> [AUSGEWÄHLTER TEXTAUSZUG]:
┏━━
Immer Angst vor der Abschiebung

Nach Monaten im Iran, in denen der Fußball fast die einzige Abwechslung ist, schaffen die Afghanen die Weiterreise nach Deutschland. Ein Teil von ihnen kommt in der Johannes-Falk-Unterkunft in Dortmund-Brechten unter, andere im nahe gelegenen Mengede oder Lünen. Der Fußball bleibt für sie auch hier der Türöffner in eine neue Welt. Insgesamt 16 junge Männer melden sich nach Vermittlung durch den rührigen Ehrenamtler Siggi Müller beim VfR Sölde an. Ihr wichtigster Ansprechpartner wird Ebrahim Khademi, ebenfalls ein Zugezogener.
┗━━
> [ERFASSTE ANGABEN]:
┏━━
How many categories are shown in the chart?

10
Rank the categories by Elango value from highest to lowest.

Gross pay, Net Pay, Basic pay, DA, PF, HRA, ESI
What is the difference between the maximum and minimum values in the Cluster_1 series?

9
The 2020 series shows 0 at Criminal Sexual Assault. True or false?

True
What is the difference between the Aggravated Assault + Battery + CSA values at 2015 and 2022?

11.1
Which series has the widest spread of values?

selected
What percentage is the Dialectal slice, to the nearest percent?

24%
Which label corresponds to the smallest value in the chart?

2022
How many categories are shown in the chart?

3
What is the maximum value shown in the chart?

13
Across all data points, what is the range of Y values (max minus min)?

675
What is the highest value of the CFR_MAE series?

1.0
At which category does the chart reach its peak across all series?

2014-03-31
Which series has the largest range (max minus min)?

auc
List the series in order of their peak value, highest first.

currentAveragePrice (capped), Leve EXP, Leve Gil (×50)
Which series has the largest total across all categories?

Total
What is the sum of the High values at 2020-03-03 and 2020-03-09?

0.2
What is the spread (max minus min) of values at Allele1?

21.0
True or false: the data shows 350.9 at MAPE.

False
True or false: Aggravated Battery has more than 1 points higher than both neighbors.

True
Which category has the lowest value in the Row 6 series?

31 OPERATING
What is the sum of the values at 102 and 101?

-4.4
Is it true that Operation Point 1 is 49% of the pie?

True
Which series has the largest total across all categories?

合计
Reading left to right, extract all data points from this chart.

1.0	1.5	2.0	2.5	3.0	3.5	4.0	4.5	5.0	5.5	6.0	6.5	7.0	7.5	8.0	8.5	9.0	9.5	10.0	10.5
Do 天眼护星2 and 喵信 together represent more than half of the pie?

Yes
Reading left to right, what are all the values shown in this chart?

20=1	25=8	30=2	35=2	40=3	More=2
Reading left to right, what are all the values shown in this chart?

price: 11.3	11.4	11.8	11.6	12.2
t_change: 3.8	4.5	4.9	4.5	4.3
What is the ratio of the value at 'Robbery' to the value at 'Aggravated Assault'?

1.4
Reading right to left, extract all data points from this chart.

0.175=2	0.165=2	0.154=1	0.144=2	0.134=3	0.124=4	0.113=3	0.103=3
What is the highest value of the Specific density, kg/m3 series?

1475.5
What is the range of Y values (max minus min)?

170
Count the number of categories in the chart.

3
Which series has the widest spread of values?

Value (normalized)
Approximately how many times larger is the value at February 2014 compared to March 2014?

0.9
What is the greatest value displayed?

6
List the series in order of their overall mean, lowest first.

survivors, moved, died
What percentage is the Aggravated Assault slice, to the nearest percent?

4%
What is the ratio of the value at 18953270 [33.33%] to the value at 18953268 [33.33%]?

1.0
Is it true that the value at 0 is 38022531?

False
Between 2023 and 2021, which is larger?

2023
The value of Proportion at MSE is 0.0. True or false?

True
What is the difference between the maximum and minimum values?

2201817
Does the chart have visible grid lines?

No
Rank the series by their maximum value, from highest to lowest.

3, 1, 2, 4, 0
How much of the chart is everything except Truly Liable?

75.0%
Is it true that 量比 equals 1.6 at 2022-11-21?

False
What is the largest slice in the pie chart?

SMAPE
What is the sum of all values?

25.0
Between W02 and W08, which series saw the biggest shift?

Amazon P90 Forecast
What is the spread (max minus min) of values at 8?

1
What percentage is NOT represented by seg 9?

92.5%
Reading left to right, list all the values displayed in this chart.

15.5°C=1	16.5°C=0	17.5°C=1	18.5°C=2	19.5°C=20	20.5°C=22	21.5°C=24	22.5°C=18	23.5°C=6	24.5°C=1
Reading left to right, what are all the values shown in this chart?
┗━━
> [AUFGABENSTELLUNG]:
Führen Sie bitte den Text über die jungen Afghanen beim VfR Sölde weiter, und zwar im Anschluss an seinen letzten Satz.

> [ERGEBNIS]:
Der inzwischen 23-Jährige findet 2011 über den Iran, Italien, Frankreich, die Niederlande und Belgien den Weg nach Deutschland. Die Angst, wieder nach Afghanistan zurück zu müssen, bleibt bis heute. „Ich bin zur Schule gegangen und wollte mein Fachabi machen, dann kam der Bescheid zur Abschiebung“, berichtet Ebrahim Khademi in fließendem Deutsch. „Dann habe ich mir einen Anwalt genommen und über den VfR Sölde eine Ausbildung als Industriemechaniker bekommen. Seitdem wird mein Bleiberecht Jahr für Jahr verlängert, aber ich hoffe natürlich auf ein unbefristetes Visum.“

Ablenkung von den Gedanken um eine nach wie vor ungewisse Zukunft in seinem neuen Heimatland bietet der Fußball. Vor sieben Jahren noch einer der wenigen Flüchtlinge, die aus Afghanistan nach Deutschland kommen und vorher selbst für den Hörder SC und den VfR Sölde am Ball, wird er Trainer. „Vor eineinhalb Jahren haben wir mit Freundschaftsspielen und Turnieren gegen andere Flüchtlingsteams aus ganz Deutschland angefangen. Als wir gemerkt haben, dass wir gut mithalten konnten, haben wir uns in der Futsal-Liga angemeldet“, erzählt Ebrahim Khademi.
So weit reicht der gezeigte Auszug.